____ Information

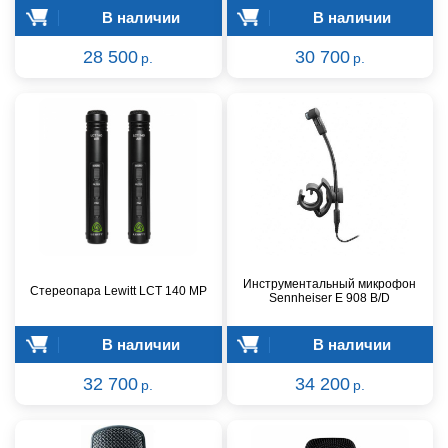
В наличии
В наличии
28 500
30 700
р.
р.
Инструментальный микрофон
Стереопара Lewitt LCT 140 MP
Sennheiser E 908 B/D
В наличии
В наличии
32 700
34 200
р.
р.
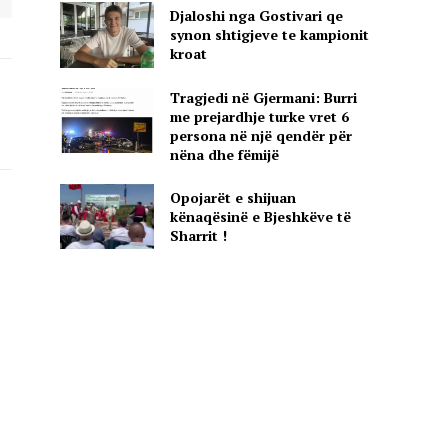
Djaloshi nga Gostivari qe
synon shtigjeve te kampionit
kroat
Tragjedi në Gjermani: Burri
me prejardhje turke vret 6
persona në një qendër për
nëna dhe fëmijë
Opojarët e shijuan
kënaqësinë e Bjeshkëve të
Sharrit !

________

> **Task item**:
Could you write out the lines of both entries again with every "В наличии" swapped for "Под заказ", keeping everything else the same and leaving the pictures out?

> **Response to the exercise**:
Под заказ
Под заказ
28 500
30 700
р.
р.
Инструментальный микрофон
Стереопара Lewitt LCT 140 MP
Sennheiser E 908 B/D
Под заказ
Под заказ
32 700
34 200
р.
р.
Djaloshi nga Gostivari qe
synon shtigjeve te kampionit
kroat
Tragjedi në Gjermani: Burri
me prejardhje turke vret 6
persona në një qendër për
nëna dhe fëmijë
Opojarët e shijuan
kënaqësinë e Bjeshkëve të
Sharrit !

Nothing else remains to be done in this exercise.